[Stored data]
Content starts
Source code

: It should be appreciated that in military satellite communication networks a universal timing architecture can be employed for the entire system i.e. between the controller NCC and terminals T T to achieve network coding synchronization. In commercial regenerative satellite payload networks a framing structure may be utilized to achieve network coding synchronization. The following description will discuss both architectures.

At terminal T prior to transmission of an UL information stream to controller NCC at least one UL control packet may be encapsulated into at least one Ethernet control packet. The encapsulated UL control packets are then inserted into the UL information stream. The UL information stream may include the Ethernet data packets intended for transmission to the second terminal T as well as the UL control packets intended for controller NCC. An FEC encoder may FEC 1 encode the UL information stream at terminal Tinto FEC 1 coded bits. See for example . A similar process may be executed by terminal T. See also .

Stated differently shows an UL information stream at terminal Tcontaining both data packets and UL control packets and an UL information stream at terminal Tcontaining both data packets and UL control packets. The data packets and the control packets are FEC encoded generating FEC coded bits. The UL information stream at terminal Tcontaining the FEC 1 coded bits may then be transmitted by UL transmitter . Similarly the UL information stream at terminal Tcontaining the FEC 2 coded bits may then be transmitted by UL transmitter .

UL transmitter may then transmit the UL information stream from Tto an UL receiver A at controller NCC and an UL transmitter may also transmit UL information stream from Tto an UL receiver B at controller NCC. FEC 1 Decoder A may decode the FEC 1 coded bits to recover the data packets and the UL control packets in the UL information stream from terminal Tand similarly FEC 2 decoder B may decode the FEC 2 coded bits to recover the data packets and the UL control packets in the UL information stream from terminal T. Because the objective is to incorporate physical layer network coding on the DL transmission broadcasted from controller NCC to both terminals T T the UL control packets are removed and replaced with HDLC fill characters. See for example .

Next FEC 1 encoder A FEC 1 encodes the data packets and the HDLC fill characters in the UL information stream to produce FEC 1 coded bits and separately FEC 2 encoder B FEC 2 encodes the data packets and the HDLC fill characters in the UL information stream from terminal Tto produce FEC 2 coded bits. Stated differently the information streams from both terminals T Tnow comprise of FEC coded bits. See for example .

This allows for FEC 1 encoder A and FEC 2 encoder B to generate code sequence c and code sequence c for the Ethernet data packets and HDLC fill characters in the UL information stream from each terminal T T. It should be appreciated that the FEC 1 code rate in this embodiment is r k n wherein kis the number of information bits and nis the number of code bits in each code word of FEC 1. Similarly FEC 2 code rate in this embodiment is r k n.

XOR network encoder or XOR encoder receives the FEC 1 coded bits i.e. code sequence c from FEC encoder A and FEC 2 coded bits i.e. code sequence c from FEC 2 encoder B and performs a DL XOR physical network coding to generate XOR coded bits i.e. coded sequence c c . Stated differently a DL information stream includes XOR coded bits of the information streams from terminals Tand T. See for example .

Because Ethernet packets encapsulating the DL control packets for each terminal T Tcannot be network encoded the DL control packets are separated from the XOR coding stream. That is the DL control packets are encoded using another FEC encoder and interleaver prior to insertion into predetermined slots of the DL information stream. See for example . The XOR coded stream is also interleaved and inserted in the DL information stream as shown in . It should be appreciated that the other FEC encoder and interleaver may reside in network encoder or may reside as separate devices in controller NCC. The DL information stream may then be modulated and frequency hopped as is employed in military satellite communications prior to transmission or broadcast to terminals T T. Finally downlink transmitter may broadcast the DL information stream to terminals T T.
Content ends
*YOUR OBJECTIVE*
What you give back must match the records word for word.

*EXERCISE RESPONSE*
Source code

: It should be appreciated that in military satellite communication networks a universal timing architecture can be employed for the entire system i.e. between the controller NCC and terminals T T to achieve network coding synchronization. In commercial regenerative satellite payload networks a framing structure may be utilized to achieve network coding synchronization. The following description will discuss both architectures.

At terminal T prior to transmission of an UL information stream to controller NCC at least one UL control packet may be encapsulated into at least one Ethernet control packet. The encapsulated UL control packets are then inserted into the UL information stream. The UL information stream may include the Ethernet data packets intended for transmission to the second terminal T as well as the UL control packets intended for controller NCC. An FEC encoder may FEC 1 encode the UL information stream at terminal Tinto FEC 1 coded bits. See for example . A similar process may be executed by terminal T. See also .

Stated differently shows an UL information stream at terminal Tcontaining both data packets and UL control packets and an UL information stream at terminal Tcontaining both data packets and UL control packets. The data packets and the control packets are FEC encoded generating FEC coded bits. The UL information stream at terminal Tcontaining the FEC 1 coded bits may then be transmitted by UL transmitter . Similarly the UL information stream at terminal Tcontaining the FEC 2 coded bits may then be transmitted by UL transmitter .

UL transmitter may then transmit the UL information stream from Tto an UL receiver A at controller NCC and an UL transmitter may also transmit UL information stream from Tto an UL receiver B at controller NCC. FEC 1 Decoder A may decode the FEC 1 coded bits to recover the data packets and the UL control packets in the UL information stream from terminal Tand similarly FEC 2 decoder B may decode the FEC 2 coded bits to recover the data packets and the UL control packets in the UL information stream from terminal T. Because the objective is to incorporate physical layer network coding on the DL transmission broadcasted from controller NCC to both terminals T T the UL control packets are removed and replaced with HDLC fill characters. See for example .

Next FEC 1 encoder A FEC 1 encodes the data packets and the HDLC fill characters in the UL information stream to produce FEC 1 coded bits and separately FEC 2 encoder B FEC 2 encodes the data packets and the HDLC fill characters in the UL information stream from terminal Tto produce FEC 2 coded bits. Stated differently the information streams from both terminals T Tnow comprise of FEC coded bits. See for example .

This allows for FEC 1 encoder A and FEC 2 encoder B to generate code sequence c and code sequence c for the Ethernet data packets and HDLC fill characters in the UL information stream from each terminal T T. It should be appreciated that the FEC 1 code rate in this embodiment is r k n wherein kis the number of information bits and nis the number of code bits in each code word of FEC 1. Similarly FEC 2 code rate in this embodiment is r k n.

XOR network encoder or XOR encoder receives the FEC 1 coded bits i.e. code sequence c from FEC encoder A and FEC 2 coded bits i.e. code sequence c from FEC 2 encoder B and performs a DL XOR physical network coding to generate XOR coded bits i.e. coded sequence c c . Stated differently a DL information stream includes XOR coded bits of the information streams from terminals Tand T. See for example .

Because Ethernet packets encapsulating the DL control packets for each terminal T Tcannot be network encoded the DL control packets are separated from the XOR coding stream. That is the DL control packets are encoded using another FEC encoder and interleaver prior to insertion into predetermined slots of the DL information stream. See for example . The XOR coded stream is also interleaved and inserted in the DL information stream as shown in . It should be appreciated that the other FEC encoder and interleaver may reside in network encoder or may reside as separate devices in controller NCC. The DL information stream may then be modulated and frequency hopped as is employed in military satellite communications prior to transmission or broadcast to terminals T T. Finally downlink transmitter may broadcast the DL information stream to terminals T T.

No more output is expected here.